Refah Toplumları ve Terör

Ebubekir Sifil2011, Gazete Yazıları, Temmuz 2011

Terörün temelinde ekonomik gerekçeler bulunduğu, yoksulluğun, adaletsizliğin ortadan kaldırılması durumunda terörün de kendiliğinden biteceği şeklindeki tesbit meşhurdur. Bunun tartışmaya son derece açık bir “ezber tesbit” olduğu, Norveç’teki olaylar vesilesiyle bir kere daha anlaşılmış olmalı.

“İslam Dünyası” denen coğrafyada Afganistan gibi, Somali gibi pek çok ülke halkı yoksulluk sınırının altında yaşadığı halde buralarda eline silah alıp okuldaki arkadaşlarını/öğretmenlerini tarayan, yaşadığı şehre dehşet saçıp binaları havaya uçuran tiplere rastlanmıyor. Buralarda “kendi halkına/insanına” yönelik ve “içeriden kaynaklanan” terör olaylarına rastlamak neredeyse imkânsızdır.

Elbette buralarda da asayiş olayları yaşanır, bu çerçevede istenmeyen hadiseler vuku bulur. Ama bu, dilimize yerleşmiş bulunan “terör” kelimesinin ifade ettiği vehametin muhtevasına ve boyutlarına hiçbir zaman ulaşmaz…

Bu ülkelerde rastlanan ve dezenformasyon maksadıyla adına “terör” denen hadiselerin hemen tamamı ya dış kaynaklıdır veya dış işgale karşı yürütülen direniş hareketleridir. Gazze’ye bakın mesela. Son derece olumsuz şartlarda yaşayan, yeterince ilaç ve su dahi bulamayan bu insanların birbirlerine saldırdığını duydunuz mu hiç?.. (Hamas-Elfetih gerginliğinin çok farklı bir izahı olduğu için burada onu söz konusu etmiyorum.)

Bizim gibi “geri kaldığı kabul ettirilmiş” toplumlara “ileri toplumlar”, “refah toplumları” olarak lanse edilen ve örnek gösterilen toplumlarda asayiş ya da terör olaylarının “kayda değer” oranda yaşanmadığı ezberinin, özellikle son çeyrek asırda “kayda değer” oranda yükseliş gösteren ırkçı akımların faaliyetleri sebebiyle kocaman bir fiyasko olduğu artık iyice anlaşılmış bulunuyor. Avrupa’da yükselen ırkçı akımların ne kadar yıkıcı olabildiği, bu son alay sebebiyle bir kere daha görüldü.

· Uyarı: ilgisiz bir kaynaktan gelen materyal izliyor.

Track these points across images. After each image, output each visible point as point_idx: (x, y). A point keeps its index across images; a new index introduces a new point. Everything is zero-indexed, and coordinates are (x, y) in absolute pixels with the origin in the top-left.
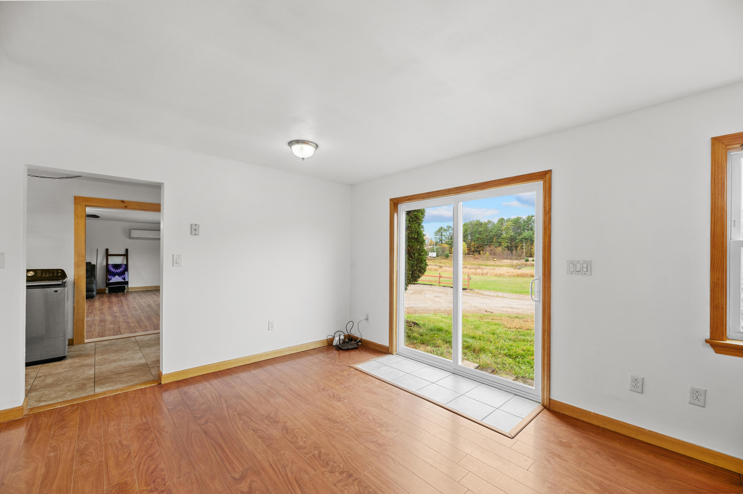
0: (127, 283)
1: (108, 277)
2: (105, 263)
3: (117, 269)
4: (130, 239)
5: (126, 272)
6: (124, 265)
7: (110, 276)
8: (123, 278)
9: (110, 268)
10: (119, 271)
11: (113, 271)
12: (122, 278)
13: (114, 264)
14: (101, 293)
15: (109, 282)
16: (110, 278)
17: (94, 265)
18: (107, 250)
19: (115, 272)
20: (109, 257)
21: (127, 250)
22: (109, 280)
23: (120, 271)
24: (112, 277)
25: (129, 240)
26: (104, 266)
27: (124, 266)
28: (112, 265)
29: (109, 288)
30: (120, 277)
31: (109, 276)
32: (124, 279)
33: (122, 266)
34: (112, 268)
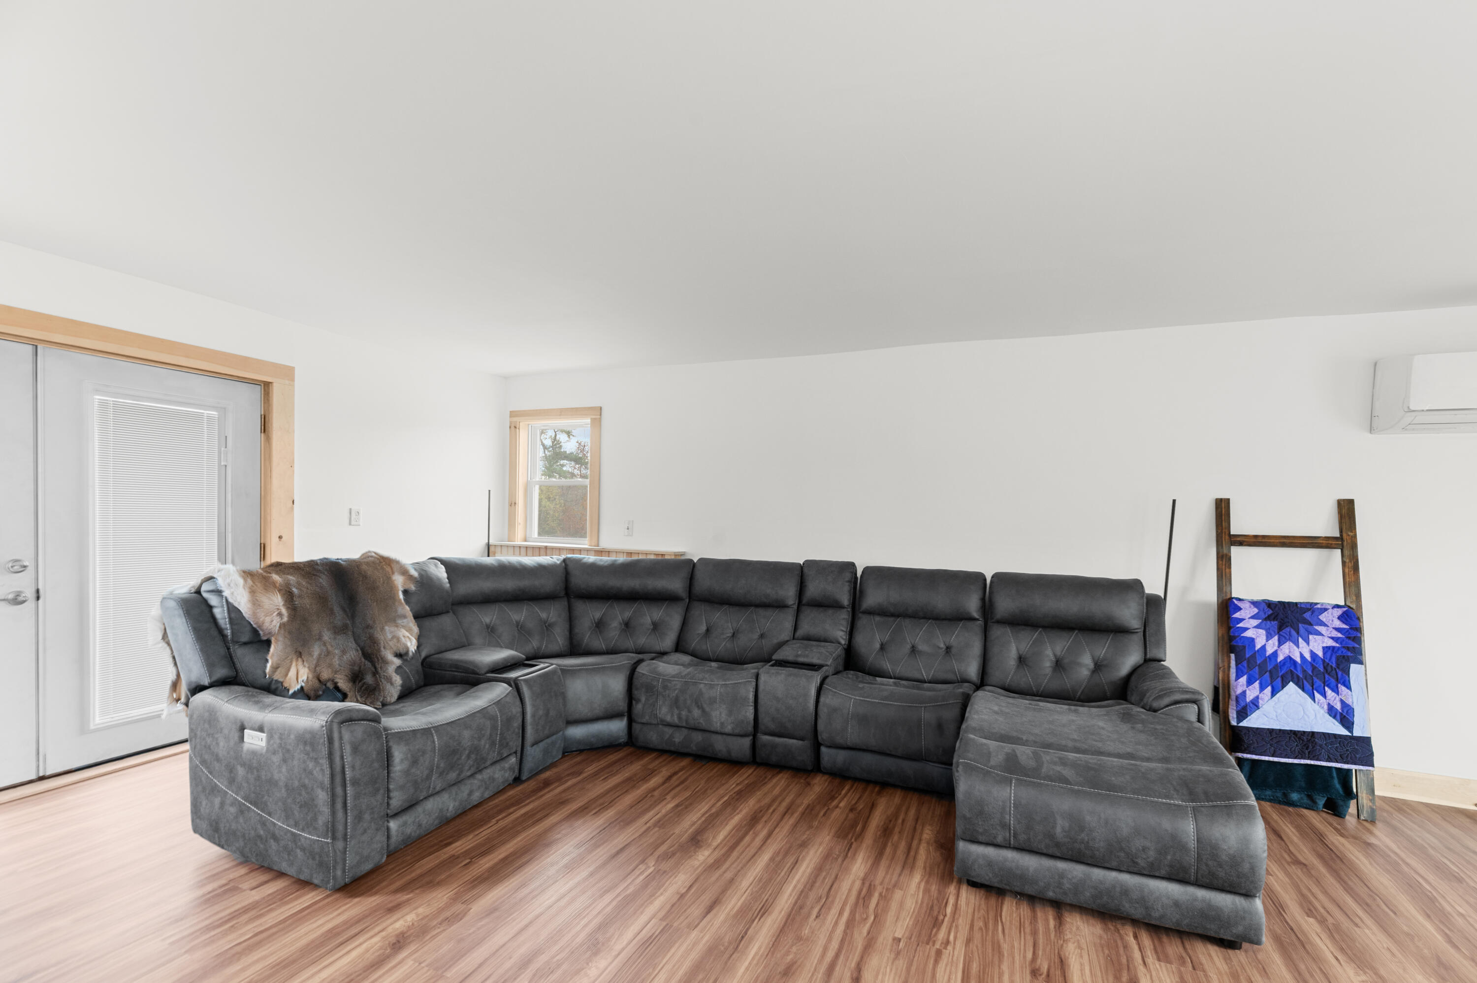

Problem bununla kalsa iyi. Küresel ekonominin üzerine oturduğu dengelerin çatırdamaya başlamasıyla birlikte, dünyanın kaynaklarını sömürerek semirmiş, başkalarının sefaleti üzerine kirli bir refah inşa etmiş bulunan mücrim Batı toplumları geleceklerinden endişeye düştüğünde siz asıl seyredin gümbürtüyü. Dünyanın hangi bölgesine hangi gerekçelerle saldırmaya başlayacaklar, tahmin etmek zor değil. Unutmayın, iki Dünya Savaşı hediye ettiler dünyaya onlar!..

Yeni nesiller de içinden geçmekte olduğumuz süreçte bunun örneklerini fiilen yaşayarak müşahede etme şansına sahip oldu. Dünyanın azmanlarının ağızlarından salyalar akıtarak yıllardır Afganistan’da eşinmesinin sebebi ne ola ki?! Yan Irak’ta olup bitenler!..

Geldiğimiz noktada müslümanlaar tarafından cevaplandırılması gereken belki en önemli soru şu:

Norveç’teki hadisenin failinin fundamentalist bir Hristiyan olduğunun anlaşılmasıyla rahat bir nefes mi almalıyız, yoksa böyle bir durum karşısında rahat bir nefes alma ihtiyacı hisseden ruh durumunu mu sorgulamalıyız öncelikle?